* **Text**
__________________________________________________

Set link checking reports

The ability to specify when the automatic link checking utility is to be run, and to whom broken link reports should be sent. These reports may only be arranged by owners, admins, or writers within a given collection.

Set link checking escalation

In some instances, the person maintaining a web page may not be the page's owner. In a typical situation, a department head may have a student maintaining a page. When broken links persist, the page's owner should be notified. This option allows collection owners to specify an interval for running the report, as well as how "stale" the links should be. For example, a user might want a weekly report of all links that have been broken for longer than two weeks. In our example, a department head may want to know every week about all links broken for more than two weeks in order to arrange for repairs, but they might not care about a regular weekly report (which their student staff would normally address in the normal course of maintenance).

Add/delete writers

The ability to add entities to the list of writers for a given collection.

Add/delete reviewers

The ability to add entities to the list of reviewers for a given collection.

Add/delete readers

The ability to add entities to the list of readers for a given collection.

Select simple/complex model

Select the publishing model to be used for the collection. In the simple model, uploading content results in the queueing of a "publish" event; in all other respects, the models behave identically "under the hood", although we have the option of providing users of the simple model with a simpler user interface.

Administration Front End

To administer a collection, a user accesses a central web administration page. They are asked to authenticate; when they do this, we retrieve their collection memberships from a directory, and present them with the list of collections to which they have access as owners, admins, writers, or reviewers. When they select a collection, a page appears which present the options appropriate to their role in that collection. Observations/implications of this design: This design prohibits users from entering random URLs when accessing collections; this should make life simpler for most users, but might be cumbersome for users who have roles in multiple collections, as they must address each collection individually. Web logs will be available both formatted (using Analog or some equivalent) and raw. The page for a given collection will show a log of the most recent publishing events, and will have a mechanism for requesting more of this log.

Data Model Discussion

LDAP Schemas

For information on the format used for these schemas and for examples of other LDAP schemas, see http://ldap.hklc.com/.

objectclass: webCollection

Must Have:
Requires:
May have:

The publishing event handler will only perform operations that are valid for a collection with a given webCollectionStatus. For example, if a collection is currently "archived", deletion may be possible but publishing will not be.

If you wish to grant webCollectionReviewer, webCollectionReader or webCollectionWriter rights to multiple users or groups, then multiple instances of the attributes must be present with one user or group per instance.

objectclass: webACL

Must Have:
Requires:
May Have:

SQL Tables

WebCollections table

collection string
wcid integer (unique counter)

WebPubEvents table

collection string
revision string
eventstatus "pending", "done", "refused", or "failed"
action "publish", "update", "archive", "delete", or "log"

__________________________________________________

* **Dataset extract**

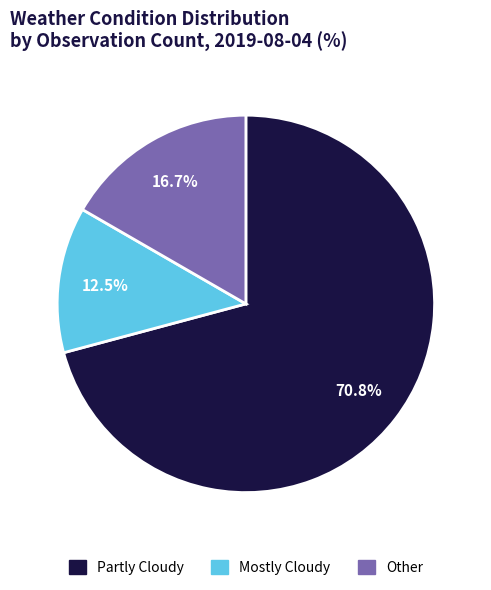

Rank the categories by value from highest to lowest.

Partly Cloudy, Other, Mostly Cloudy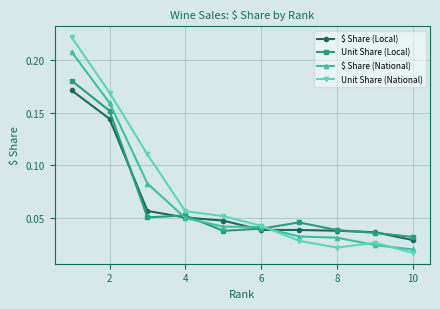

True or false: Unit Share (National) has more than 1 interior local peaks.

False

__________________________________________________

* **Exercise details**
Extend the web collection publishing design notes above, continuing from the WebPubEvents table's "action" field.

* **Output for this task**
userid string
queuetime date/time stamp
schedtime date/time stamp
start date/time stamp
finish date/time stamp
message long string

The collection must match the cn of an existing LDAP entry with objectclass webCollection. The queuetime records when the record was inserted into this table, and is used for logging. The schedtime is the schedule time when the action should be taken. The start entry is the time when the publishing system has started the action (ie. it should be set immediately after an SQL "BEGIN" statement), and the finish entry is the time when the publishing system has finished the action (ie. it should be set immediately before an SQL "COMMIT" statement).

WebColResources table

collection string
url string
version string
base binary

When a web collection is published, all of the URLs for resources in it are written to this table, and the base URL it was published to is written

Legal Transactions

Most of the transactions in the system will be so simple that there's no question of their atomicity. For example, to request a scheduled publication, you just insert a correctly-formatted row into the WebPubEvents table. For a single row insert, there should be no issues surrounding atomicity.

Setting an Expiration Date

Requirement 400.60 states that web publishers should have the ability to specify an "expiration date" for each collection they manage. This would be done by adding either a "delete" or "archive" event in the WebPubEvents table. If there's a forwardingUrl in the corresponding LDAP object, the labeledURI will redirect viewers to the new site.

Note that the difference between "delete" and "archive" is that an archived collection still exists on the staging server. The collection publishers will still be able to access the content on the staging server.

Viewing the Web Publishing Log

SELECT * FROM WebPubEvents WHERE collection="colname";

Generate a List of All a Collection's URLs

This is how the link checking subsystem for example could obtain an accurate list of every single URL associated with a given collection.

SELECT url FROM WebColResources WHERE collection="colname" AND version="symver";

Uploading a File

This is complex because of two specific items in the requirements document.

Requirement 100.15 requires quotas to be enforced per-collection rather than per-user, and most existing quota systems work on a per-user basis. If we cannot depend on the underlying system to enforce these quotas, the file upload system will have to.

Requirement 200.1 requires content to be published "immediately" after changed files are stored. This means file uploads are going to have to trigger publishing events for the collection they're associated with.

Requirement 100.1 specifies that FTP and kFTP must be valid ways of uploading content. This means we will have to modify our already-modified version of wu-ftpd to support per-directory quotas and running "triggers" on file uploads. To avoid this work, we would have to modify both requirements, "go back to the drawing board" and redesign this whole system, or reconsider some alternative subsystems that we're currently rejecting (such as NetApps or Oracle iFS; reconsidering the use of AFS would require throwing out other requirements as well).

If we wish to support WebDAV in addition to FTP, we would have to modify Apache's mod_dav as well, and we would have to make sure the authentication system used by the web server could be made compatible with commonly used WebDAV clients (such as Dreamweaver and GoLive) without compromising security. Note that this could be done at a future date if we decided WebDAV support was desirable but not required for the initial implementation.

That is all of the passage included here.